## Reading text
>>>>

My title is taken from a similarly titled article by the physicist Ed Jaynes, whose work influenced me greatly. It refers to a controversial idea of epistemological probability theory: the method of maximum entropy, that was popularised and (arguably) invented by Jaynes. This principle states that, when choosing probabilities on a discrete hypothesis space, subject to constraints on the probabilities (e.g. a certain expectation value is specified), you should distribute the probability as uniformly as possible by the criterion of Shannon entropy.
It was soon realised that this is not, as Jaynes hoped, a method of assigning probabilities from scratch. With no constraints apart from normalisation, you get a uniform distribution, which is lurking in the background as a “prior” that is assumed by MaxEnt. The uniform distribution might be justified by another argument (e.g. invariance under relabelling of the hypotheses), but the point remains: Maximum Entropy updates probabilities from a previous distribution, it doesn’t generate them from scratch (I will use the term `ME’ to refer to MaxEnt applied in this updating fashion). This puts the principle on the same turf as another, much more well-accepted method for updating probabilities: Bayes’s theorem. The main difference seems to be that ME updates given constraints on the probabilities, and Bayes updates on new data.

<<<<

## The problem
Please answer these questions from the maximum entropy text above:
1. By what criterion does the principle say probability should be spread as uniformly as possible?
2. What distribution results when normalization is the only constraint?
3. What does Bayes's theorem update on, as opposed to ME?

## Dataset content
>>>>

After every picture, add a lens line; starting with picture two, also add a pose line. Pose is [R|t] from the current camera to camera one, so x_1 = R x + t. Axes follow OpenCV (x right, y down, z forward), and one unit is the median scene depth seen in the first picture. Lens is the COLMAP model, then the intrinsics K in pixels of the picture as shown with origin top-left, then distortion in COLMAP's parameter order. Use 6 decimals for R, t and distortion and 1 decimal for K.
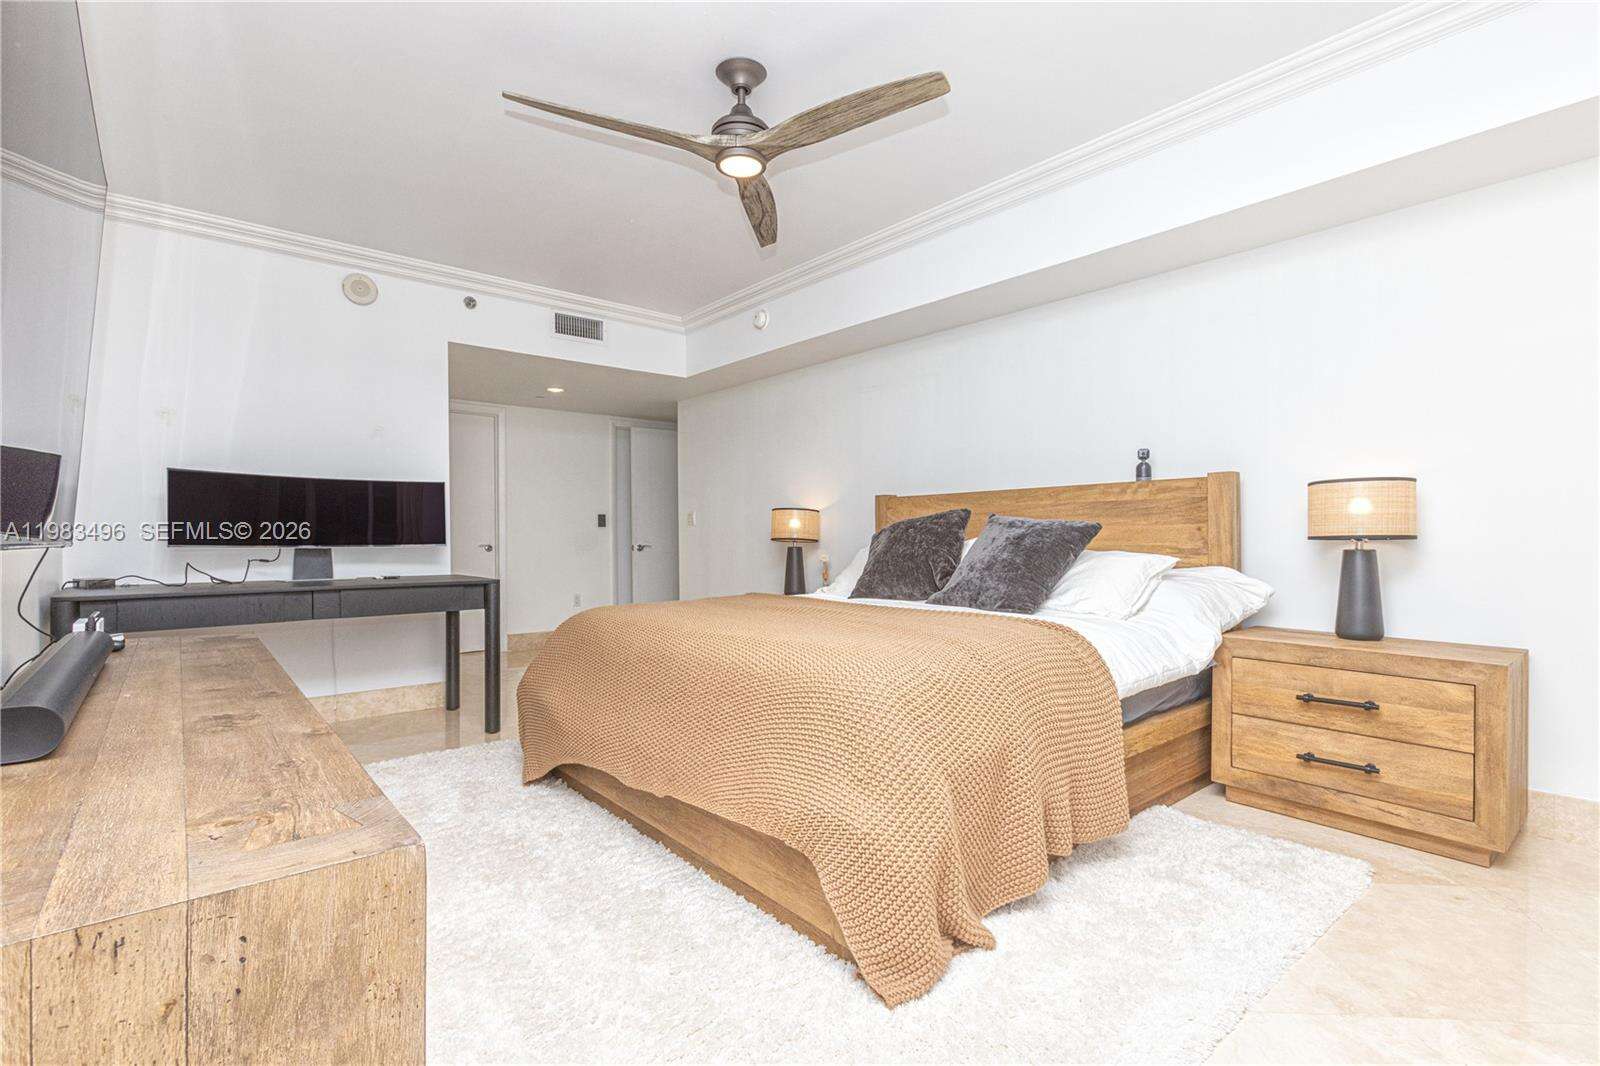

<<<<

## Exercise solution
1. Shannon entropy.
2. A uniform distribution.
3. New data.